▶ [Your task]
Count how many lines below include the string "connécté", and give that number without anything else.

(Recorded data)
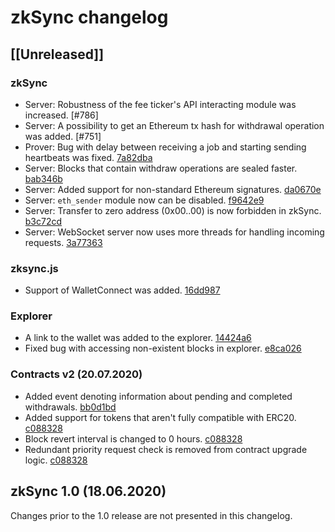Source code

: # zkSync changelog

## [[Unreleased]]

### zkSync

- Server: Robustness of the fee ticker's API interacting module was increased. [#786]
- Server: A possibility to get an Ethereum tx hash for withdrawal operation was added. [#751]
- Prover: Bug with delay between receiving a job and starting sending heartbeats was fixed. [7a82dba](https://github.com/matter-labs/zksync/commit/7a82dba)
- Server: Blocks that contain withdraw operations are sealed faster. [bab346b](https://github.com/matter-labs/zksync/commit/bab346b)
- Server: Added support for non-standard Ethereum signatures. [da0670e](https://github.com/matter-labs/zksync/commit/da0670e)
- Server: `eth_sender` module now can be disabled. [f9642e9](https://github.com/matter-labs/zksync/commit/f9642e9)
- Server: Transfer to zero address (0x00..00) is now forbidden in zkSync. [b3c72cd](https://github.com/matter-labs/zksync/commit/b3c72cd)
- Server: WebSocket server now uses more threads for handling incoming requests. [3a77363](https://github.com/matter-labs/zksync/commit/3a77363)

### zksync.js

- Support of WalletConnect was added. [16dd987](https://github.com/matter-labs/zksync/commit/16dd987)

### Explorer

- A link to the wallet was added to the explorer. [14424a6](https://github.com/matter-labs/zksync/commit/14424a6)
- Fixed bug with accessing non-existent blocks in explorer. [e8ca026](https://github.com/matter-labs/zksync/commit/e8ca026)

### Contracts v2 (20.07.2020)

- Added event denoting information about pending and completed withdrawals. [bb0d1bd](https://github.com/matter-labs/zksync/commit/bb0d1bd)
- Added support for tokens that aren't fully compatible with ERC20. [c088328](https://github.com/matter-labs/zksync/commit/c088328)
- Block revert interval is changed to 0 hours. [c088328](https://github.com/matter-labs/zksync/commit/c088328)
- Redundant priority request check is removed from contract upgrade logic. [c088328](https://github.com/matter-labs/zksync/commit/c088328)


## zkSync 1.0 (18.06.2020)

Changes prior to the 1.0 release are not presented in this changelog.
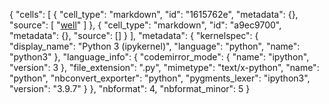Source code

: {
 "cells": [
  {
   "cell_type": "markdown",
   "id": "1615762e",
   "metadata": {},
   "source": [
    "[well](https://www.cocacola.com/)"
   ]
  },
  {
   "cell_type": "markdown",
   "id": "a9ec9700",
   "metadata": {},
   "source": []
  }
 ],
 "metadata": {
  "kernelspec": {
   "display_name": "Python 3 (ipykernel)",
   "language": "python",
   "name": "python3"
  },
  "language_info": {
   "codemirror_mode": {
    "name": "ipython",
    "version": 3
   },
   "file_extension": ".py",
   "mimetype": "text/x-python",
   "name": "python",
   "nbconvert_exporter": "python",
   "pygments_lexer": "ipython3",
   "version": "3.9.7"
  }
 },
 "nbformat": 4,
 "nbformat_minor": 5
}
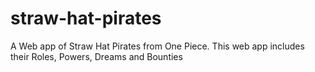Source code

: # straw-hat-pirates
A Web app of Straw Hat Pirates from One Piece. This web app includes their Roles, Powers, Dreams and Bounties
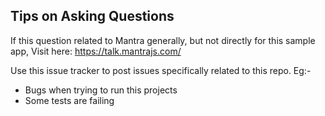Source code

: ## Tips on Asking Questions

If this question related to Mantra generally, but not directly for this sample app, 
Visit here: https://talk.mantrajs.com/

Use this issue tracker to post issues specifically related to this repo.
Eg:-

* Bugs when trying to run this projects
* Some tests are failing

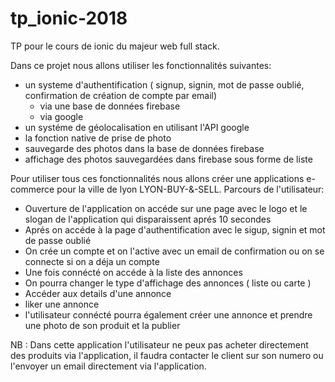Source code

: # tp_ionic-2018
TP pour le cours de ionic du majeur web full stack.

Dans ce projet nous allons utiliser les fonctionnalités suivantes:
- un systeme d'authentification ( signup, signin, mot de passe oublié, confirmation de création de compte par email)
  * via une base de données firebase
  * via google 
- un systéme de géolocalisation en utilisant l'API google
- la fonction native de prise de photo 
- sauvegarde des photos dans la base de données firebase
- affichage des photos sauvegardées dans firebase sous forme de liste 

Pour utiliser tous ces fonctionnalités nous allons créer une applications e-commerce pour la ville de lyon LYON-BUY-&-SELL.
Parcours de l'utilisateur:
- Ouverture de l'application on accéde sur une page avec le logo et le slogan de l'application qui disparaissent aprés 10 secondes
- Aprés on accéde à la page d'authentification avec le sigup, signin et mot de passe oublié
- On crée un compte et on l'active avec un email de confirmation ou on se connecte si on a déja un compte
- Une fois connécté on accéde à la liste des annonces 
- On pourra changer le type d'affichage des annonces ( liste ou carte )
- Accéder aux details d'une annonce
- liker une annonce
- l'utilisateur connécté pourra également créer une annonce et prendre une photo de son produit et la publier

NB : Dans cette application l'utilisateur ne peux pas acheter directement des produits via l'application, il faudra contacter  le client sur son numero ou l'envoyer un email directement via l'application.





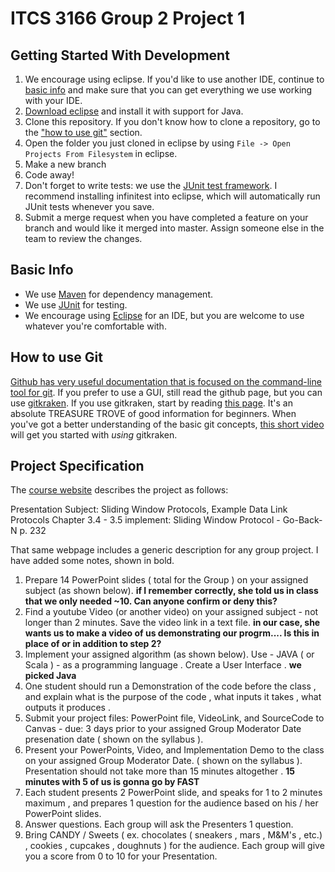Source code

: # ITCS 3166 Group 2 Project 1
## Getting Started With Development
 1. We encourage using eclipse. If you'd like to use another IDE, continue to
    [basic info](##basic-info) and make sure that you can get everything we use
    working with your IDE.
 1. [Download eclipse](https://www.eclipse.org/downloads/) and install it with
    support for Java.
 1. Clone this repository. If you don't know how to clone a repository, go to
    the ["how to use git"](##how-to-use-git) section.
 1. Open the folder you just cloned in eclipse by using `File -> Open Projects
    From Filesystem` in eclipse.
 1. Make a new branch
 1. Code away!
 1. Don't forget to write tests: we use the [JUnit test
    framework](https://junit.org/junit5/docs/current/user-guide/). I recommend
    installing infinitest into eclipse, which will automatically run JUnit
    tests whenever you save.
 1. Submit a merge request when you have completed a feature on your branch and
    would like it merged into master. Assign someone else in the team to review
    the changes.

## Basic Info
 * We use [Maven](https://maven.apache.org/what-is-maven.html) for dependency
   management.
 * We use [JUnit](https://junit.org/junit5/) for testing.
 * We encourage using [Eclipse](https://www.eclipse.org) for an IDE, but you
   are welcome to use whatever you're comfortable with.

## How to use Git
[Github has very useful documentation that is focused on the command-line tool
for git](https://guides.github.com/introduction/git-handbook/). If you prefer
to use a GUI, still read the github page, but you can use
[gitkraken](https://www.gitkraken.com/). If you use gitkraken, start by reading
[this page](https://support.gitkraken.com/start-here/guide). It's an absolute
TREASURE TROVE of good information for beginners. When you've got a better
understanding of the basic git concepts, [this short
video](https://www.youtube.com/watch?v=Lb4yvfrX_7I&list=PLe6EXFvnTV7-_41SpakZoTIYCgX4aMTdU)
will get you started with *using* gitkraken.

## Project Specification
The [course
website](https://webpages.uncc.edu/aatzache/ITCS3166/Project/GroupProjectAssignments1_to_9.txt)
describes the project as follows:

Presentation Subject: Sliding Window Protocols, Example Data Link Protocols
Chapter 3.4 - 3.5
implement:  Sliding Window Protocol - Go-Back-N p. 232

That same webpage includes a generic description for any group project. I have
added some notes, shown in bold.
1. Prepare 14 PowerPoint slides ( total for the Group ) on your assigned
subject (as shown below). **if I remember correctly, she told us in class that
we only needed ~10. Can anyone confirm or deny this?**
2. Find a youtube Video (or another video) on your assigned subject - not
longer than 2 minutes. Save the video link in a text file. **in our case, she
wants us to make a video of us demonstrating our progrm.... Is this in place of
or in addition to step 2?**
3. Implement your assigned algorithm (as shown below). Use - JAVA ( or
Scala ) - as a programming language . Create a User Interface . **we picked
Java**
4. One student should run a Demonstration of the code before the class
, and explain what is the purpose of the code , what inputs it
takes , what outputs it produces . 
5. Submit your project files: PowerPoint file, VideoLink, and
SourceCode to Canvas - due: 3 days prior to your assigned Group
Moderator Date presenation date ( shown on the syllabus ).
6. Present your PowerPoints, Video, and Implementation Demo to
the class on your assigned Group Moderator Date. ( shown on
the syllabus ). Presentation should not take more than 15
minutes altogether . **15 minutes with 5 of us is gonna go by FAST**
7. Each student presents 2 PowerPoint slide, and speaks for 1
to 2 minutes maximum , and prepares 1 question for the
audience based on his / her PowerPoint slides.
8. Answer questions. Each group will ask the Presenters 1
question. 
9. Bring CANDY / Sweets ( ex. chocolates ( sneakers ,
mars , M&M's , etc.) , cookies , cupcakes ,
doughnuts ) for the audience. Each group will give
you a score from 0 to 10 for your Presentation.
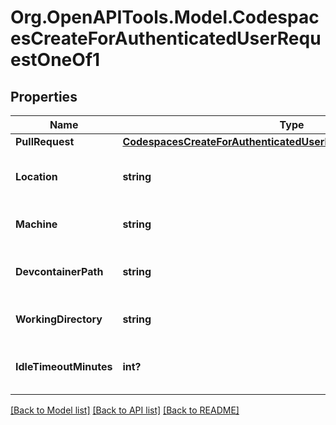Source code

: # Org.OpenAPITools.Model.CodespacesCreateForAuthenticatedUserRequestOneOf1

## Properties

Name | Type | Description | Notes
------------ | ------------- | ------------- | -------------
**PullRequest** | [**CodespacesCreateForAuthenticatedUserRequestOneOf1PullRequest**](CodespacesCreateForAuthenticatedUserRequestOneOf1PullRequest.md) |  | 
**Location** | **string** | Location for this codespace. Assigned by IP if not provided | [optional] 
**Machine** | **string** | Machine type to use for this codespace | [optional] 
**DevcontainerPath** | **string** | Path to devcontainer.json config to use for this codespace | [optional] 
**WorkingDirectory** | **string** | Working directory for this codespace | [optional] 
**IdleTimeoutMinutes** | **int?** | Time in minutes before codespace stops from inactivity | [optional] 

[[Back to Model list]](../README.md#documentation-for-models) [[Back to API list]](../README.md#documentation-for-api-endpoints) [[Back to README]](../README.md)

▶ [Response box]
2